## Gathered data
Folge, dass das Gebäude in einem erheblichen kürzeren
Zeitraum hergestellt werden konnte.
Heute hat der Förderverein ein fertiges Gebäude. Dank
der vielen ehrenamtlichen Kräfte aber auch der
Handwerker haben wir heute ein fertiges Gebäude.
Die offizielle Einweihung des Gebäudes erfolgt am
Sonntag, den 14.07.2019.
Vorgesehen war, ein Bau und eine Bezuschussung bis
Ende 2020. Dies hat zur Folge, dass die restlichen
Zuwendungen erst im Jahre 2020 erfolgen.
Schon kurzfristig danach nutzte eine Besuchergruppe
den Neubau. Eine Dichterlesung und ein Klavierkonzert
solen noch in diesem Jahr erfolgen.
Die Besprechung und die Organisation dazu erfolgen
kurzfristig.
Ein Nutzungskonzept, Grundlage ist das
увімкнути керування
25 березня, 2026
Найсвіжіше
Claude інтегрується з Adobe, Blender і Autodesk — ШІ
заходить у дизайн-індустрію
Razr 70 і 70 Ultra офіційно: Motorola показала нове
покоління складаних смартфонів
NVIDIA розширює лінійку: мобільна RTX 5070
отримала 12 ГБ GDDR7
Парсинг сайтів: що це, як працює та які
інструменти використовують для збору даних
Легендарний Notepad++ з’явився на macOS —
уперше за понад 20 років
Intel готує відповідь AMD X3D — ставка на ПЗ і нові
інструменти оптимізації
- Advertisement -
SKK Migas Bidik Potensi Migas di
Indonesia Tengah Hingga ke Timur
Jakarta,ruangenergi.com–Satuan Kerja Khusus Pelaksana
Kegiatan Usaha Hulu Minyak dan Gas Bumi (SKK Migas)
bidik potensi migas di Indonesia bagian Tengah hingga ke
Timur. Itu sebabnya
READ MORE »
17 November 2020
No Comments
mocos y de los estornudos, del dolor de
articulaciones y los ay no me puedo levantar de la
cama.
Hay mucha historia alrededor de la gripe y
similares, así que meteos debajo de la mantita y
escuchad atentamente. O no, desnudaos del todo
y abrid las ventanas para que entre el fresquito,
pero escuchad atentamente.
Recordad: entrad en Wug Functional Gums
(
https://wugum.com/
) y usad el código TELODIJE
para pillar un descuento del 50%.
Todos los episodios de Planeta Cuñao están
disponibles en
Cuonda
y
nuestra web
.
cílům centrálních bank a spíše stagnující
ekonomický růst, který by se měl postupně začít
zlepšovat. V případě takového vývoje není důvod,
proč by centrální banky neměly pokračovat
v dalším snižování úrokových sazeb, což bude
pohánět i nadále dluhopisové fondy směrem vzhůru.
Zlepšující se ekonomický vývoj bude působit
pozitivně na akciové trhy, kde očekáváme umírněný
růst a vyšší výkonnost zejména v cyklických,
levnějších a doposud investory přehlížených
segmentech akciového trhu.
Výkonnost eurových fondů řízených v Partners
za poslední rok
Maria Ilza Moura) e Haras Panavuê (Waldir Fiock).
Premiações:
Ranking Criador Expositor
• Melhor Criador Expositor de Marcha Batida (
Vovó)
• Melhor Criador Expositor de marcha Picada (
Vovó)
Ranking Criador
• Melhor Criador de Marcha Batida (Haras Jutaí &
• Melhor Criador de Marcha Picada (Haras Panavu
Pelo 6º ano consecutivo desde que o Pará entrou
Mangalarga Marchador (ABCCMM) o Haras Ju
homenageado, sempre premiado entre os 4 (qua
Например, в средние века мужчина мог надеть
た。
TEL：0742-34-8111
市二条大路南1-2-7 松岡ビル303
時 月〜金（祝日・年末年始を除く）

## What is needed
Convert the items into a JSON list of strings, one string per line and no blank lines. Start at the first line of the items and stop after the line that contains "Indonesia Tengah Hingga ke Timur", including nothing beyond that range.

## Solution for this problem
[
  "Folge, dass das Gebäude in einem erheblichen kürzeren",
  "Zeitraum hergestellt werden konnte.",
  "Heute hat der Förderverein ein fertiges Gebäude. Dank",
  "der vielen ehrenamtlichen Kräfte aber auch der",
  "Handwerker haben wir heute ein fertiges Gebäude.",
  "Die offizielle Einweihung des Gebäudes erfolgt am",
  "Sonntag, den 14.07.2019.",
  "Vorgesehen war, ein Bau und eine Bezuschussung bis",
  "Ende 2020. Dies hat zur Folge, dass die restlichen",
  "Zuwendungen erst im Jahre 2020 erfolgen.",
  "Schon kurzfristig danach nutzte eine Besuchergruppe",
  "den Neubau. Eine Dichterlesung und ein Klavierkonzert",
  "solen noch in diesem Jahr erfolgen.",
  "Die Besprechung und die Organisation dazu erfolgen",
  "kurzfristig.",
  "Ein Nutzungskonzept, Grundlage ist das",
  "увімкнути керування",
  "25 березня, 2026",
  "Найсвіжіше",
  "Claude інтегрується з Adobe, Blender і Autodesk — ШІ",
  "заходить у дизайн-індустрію",
  "Razr 70 і 70 Ultra офіційно: Motorola показала нове",
  "покоління складаних смартфонів",
  "NVIDIA розширює лінійку: мобільна RTX 5070",
  "отримала 12 ГБ GDDR7",
  "Парсинг сайтів: що це, як працює та які",
  "інструменти використовують для збору даних",
  "Легендарний Notepad++ з’явився на macOS —",
  "уперше за понад 20 років",
  "Intel готує відповідь AMD X3D — ставка на ПЗ і нові",
  "інструменти оптимізації",
  "- Advertisement -",
  "SKK Migas Bidik Potensi Migas di",
  "Indonesia Tengah Hingga ke Timur"
]